Credit Assignment with Resets in Language Model Reasoning
2026-05-25 • Artificial Intelligence
Artificial Intelligence
AI summaryⓘ
The authors discuss a problem in teaching AI language models to solve reasoning tasks step-by-step, where typically the model is rewarded only at the end, making it hard to know which steps led to success or failure. They propose two new methods that allow the model to 'reset' to earlier points in its reasoning and try different paths, helping it figure out and fix the specific mistakes. One method picks random steps to reset, while the other lets the model find the mistake itself and focus learning there. Their experiments show the self-reset approach helps improve reasoning better than previous methods without needing extra guidance.

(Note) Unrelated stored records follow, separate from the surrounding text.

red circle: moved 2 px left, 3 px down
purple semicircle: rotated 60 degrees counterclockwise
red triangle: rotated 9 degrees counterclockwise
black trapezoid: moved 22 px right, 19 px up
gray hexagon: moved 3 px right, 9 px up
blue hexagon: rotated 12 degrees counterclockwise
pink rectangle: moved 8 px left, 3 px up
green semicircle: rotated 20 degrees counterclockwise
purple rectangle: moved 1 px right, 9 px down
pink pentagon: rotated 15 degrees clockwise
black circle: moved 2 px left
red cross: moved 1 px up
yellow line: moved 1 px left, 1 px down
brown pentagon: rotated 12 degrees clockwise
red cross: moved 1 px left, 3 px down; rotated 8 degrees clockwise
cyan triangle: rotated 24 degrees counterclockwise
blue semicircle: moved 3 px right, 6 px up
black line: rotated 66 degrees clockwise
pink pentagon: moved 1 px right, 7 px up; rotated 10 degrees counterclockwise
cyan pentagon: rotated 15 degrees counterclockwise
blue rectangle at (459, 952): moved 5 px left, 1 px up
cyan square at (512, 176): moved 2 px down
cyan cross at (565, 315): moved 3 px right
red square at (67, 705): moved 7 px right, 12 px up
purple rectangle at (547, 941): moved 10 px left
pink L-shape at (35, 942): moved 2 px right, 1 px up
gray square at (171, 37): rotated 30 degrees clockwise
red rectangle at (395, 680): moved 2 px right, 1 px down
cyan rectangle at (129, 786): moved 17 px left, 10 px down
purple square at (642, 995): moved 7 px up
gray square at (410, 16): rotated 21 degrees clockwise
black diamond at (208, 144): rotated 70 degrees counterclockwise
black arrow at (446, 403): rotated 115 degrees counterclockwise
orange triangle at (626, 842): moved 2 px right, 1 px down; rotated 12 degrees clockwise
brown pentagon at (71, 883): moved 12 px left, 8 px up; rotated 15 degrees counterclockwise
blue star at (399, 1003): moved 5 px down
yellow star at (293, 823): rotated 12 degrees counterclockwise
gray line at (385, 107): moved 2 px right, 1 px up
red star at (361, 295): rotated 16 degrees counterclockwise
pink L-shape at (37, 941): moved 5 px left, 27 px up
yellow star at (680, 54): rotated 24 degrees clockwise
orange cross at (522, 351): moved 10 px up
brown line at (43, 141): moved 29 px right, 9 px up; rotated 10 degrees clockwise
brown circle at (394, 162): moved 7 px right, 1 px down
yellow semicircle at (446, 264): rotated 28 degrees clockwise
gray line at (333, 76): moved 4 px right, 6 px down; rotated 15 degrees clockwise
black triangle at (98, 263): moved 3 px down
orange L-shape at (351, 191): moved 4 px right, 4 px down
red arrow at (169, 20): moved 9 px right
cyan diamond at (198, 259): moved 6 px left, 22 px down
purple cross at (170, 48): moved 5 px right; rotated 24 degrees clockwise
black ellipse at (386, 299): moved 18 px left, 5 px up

reinforcement learningcredit assignmentlanguage modelsmulti-step reasoningpolicy optimizationcounterfactual reasoningtrajectory resetsConservative Policy Iterationreward methodsself-localization
Authors
Ankur Samanta, Akshayaa Magesh, Ayush Jain, Youliang Yu, Daniel Jiang, Kavosh Asadi, Daniel Jiang, Kaveh Hassani, Paul Sajda, Jalaj Bhandari, Yonathan Efroni
Abstract
Contemporary reinforcement learning with verifiable reward methods post-train language models on multi-step reasoning by assigning a single outcome reward uniformly across all tokens in a trajectory. Such uniform assignment ignores which steps contributed to success or failure. Improving credit assignment can address this limitation by enabling targeted refinement of faulty reasoning steps, rather than updating entire trajectories uniformly. Resets are one such simple mechanism, enabling more precise credit assignment by returning to an intermediate state and resampling counterfactual continuations, so that outcome differences can be attributed to decisions made at that point. We propose two such methods: Random-Reset Policy Optimization (RRPO), where reset states are drawn randomly from reasoning steps, and Self-Reset Policy Optimization (SRPO), where the model self-localizes the erroneous step in an incorrect trajectory and resets there. We analyze these methods within the Conservative Policy Iteration (CPI) framework. Extending CPI with a credit-assignment oracle that targets improvable states yields provable improvements over random resets. Across models and reasoning benchmarks, SRPO consistently outperforms standard GRPO and RRPO by sampling multiple suffix continuations at a self-localized reset and learning from their rewards, using only the model itself with no external supervision.